Preparing helicopter crews for the demanding and stressful operations of specialized missions has long posed a challenge for commercial and government operators. The high costs of training, complicated by the limited availability of experienced instructors and aircraft, have put a noticeable strain on the development of ab initio air ambulance, search-and-rescue (SAR) and other special-mission aircrews.
“Many recognize there is a current gap in our profession,” said Brad Matheson, president of Priority 1 Air Rescue (P1AR). “There is a need to change the dynamics of training from traditional live flight only to a more graduated and systematic approach with simulation that is actually more cost-effective. Rear-crew training should have the same focus as the cockpit, and that includes the use of synthetic training as well as live flight.”
Over 20 years, P1AR has established a reputation among law enforcement, SAR and other emergency services as an innovative one-stop shop for aircrew training. The company is known for developing comprehensive programs based on industry best practices, tailored to customer missions and aircraft. Plus, it has an expertise in rear-crew operations that few can match.
“We train the mission. Our specialty is whole crew training, but more rear-crew centric,” explained Matheson. “It is a very specialized field, and it takes a commitment of time and money to get people up to a standard where they are capable of conducting those missions safely.”
The USCG contract is for ab initio to advanced-level, instructor-led hoist operator training for flight mechanics on the Airbus MH-65D/E and Sikorsky MH-60T helicopters. It is illustrative of the scope and savings P1AR can provide.
The five-year program will see up to 500 ab initio flight mechanics attend its academy in Mesa for ground school instruction and training on a hoist procedural tower and in a simulator. P1AR developed the customized courseware, an e-learning platform, hoist tower, synthetic environments (including night-vision-goggle operations) and examination processes.
“Once they leave our academy, they do their operational flight testing and then are in service,” said Matheson. “The synthetic training is increasing capability and saving services like the USCG and CBP-AMO time, money and resources to get their crews mission-ready.”
P1AR weighed the merits of acquiring and operating its own aircraft but saw the limitations of a single airframe.

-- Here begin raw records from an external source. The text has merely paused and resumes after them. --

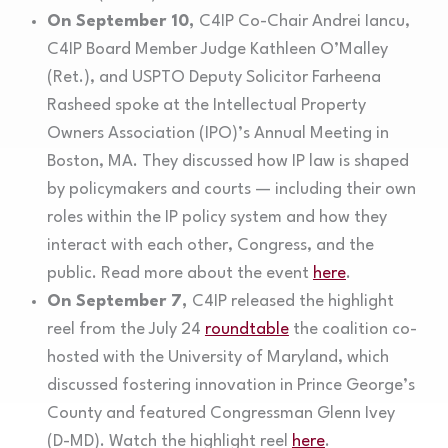
On September 10,
C4IP Co-Chair Andrei Iancu,
C4IP Board Member Judge Kathleen O’Malley
(Ret.), and USPTO Deputy Solicitor Farheena
Rasheed spoke at the Intellectual Property
Owners Association (IPO)’s Annual Meeting in
Boston, MA. They discussed how IP law is shaped
by policymakers and courts — including their own
roles within the IP policy system and how they
interact with each other, Congress, and the
public. Read more about the event
here
.
On September 7,
C4IP released the highlight
reel from the July 24
roundtable
the coalition co-
hosted with the University of Maryland, which
discussed fostering innovation in Prince George’s
County and featured Congressman Glenn Ivey
(D-MD). Watch the highlight reel
here
.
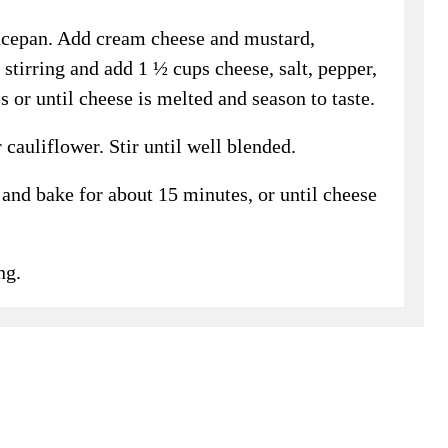
ucepan. Add cream cheese and mustard,
stirring and add 1 ½ cups cheese, salt, pepper,
 or until cheese is melted and season to taste.
auliflower. Stir until well blended.
and bake for about 15 minutes, or until cheese
ng.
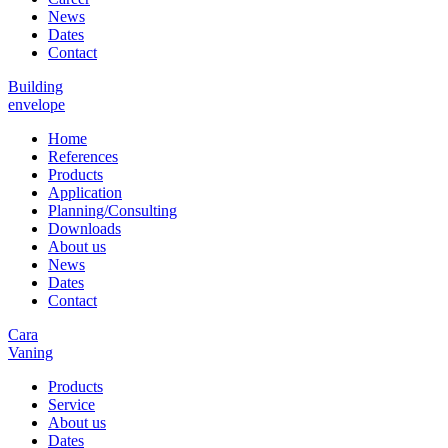
News
Dates
Contact
Building
envelope
Home
References
Products
Application
Planning/Consulting
Downloads
About us
News
Dates
Contact
Cara
Vaning
Products
Service
About us
Dates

Matheson said hoist procedural towers and virtual simulators can be reconfigured to match any type of customer’s aircraft, including the positioning of the cabin door, hoist, seats and other equipment.
“Training needs to be completely realistic. We focus on perfecting our methods and technology to improve the student learning process and increase their safety and capability to conduct the mission.”
In a nod to the military adage, train like you fight, P1AR uses the synthetic environment to recreate the customer’s operating environment. However, it can also practice emergency procedures, from single-engine failure, cable entanglement shear, pendulum and spins, to scenarios that require fast decisions for the rear crew under extreme pressure. That attention to detail, wrote one recent USCG graduate, helped save two lives during a SAR incident.
While training may be the company’s backbone, many of those capabilities transfer readily to operational SAR/helicopter emergency medical service programs. In 2017, Era Group was recognized by Helicopter Association International for its advanced use of helicopters in air medical transport, responding to emergency calls in the Gulf of Mexico. P1AR is an instrumental partner in that commercial service, providing complete rear-crew capability, from the paramedics and hoist operators to the equipment, air ambulance licensing and medical oversight.
“We are also practitioners,” said Matheson. “The Era program is a world-class, full SAR service. For us, it was meeting the specific operational requirements in one comprehensive package. More and more international operators are seeking that level of turnkey solution and full-service partner.”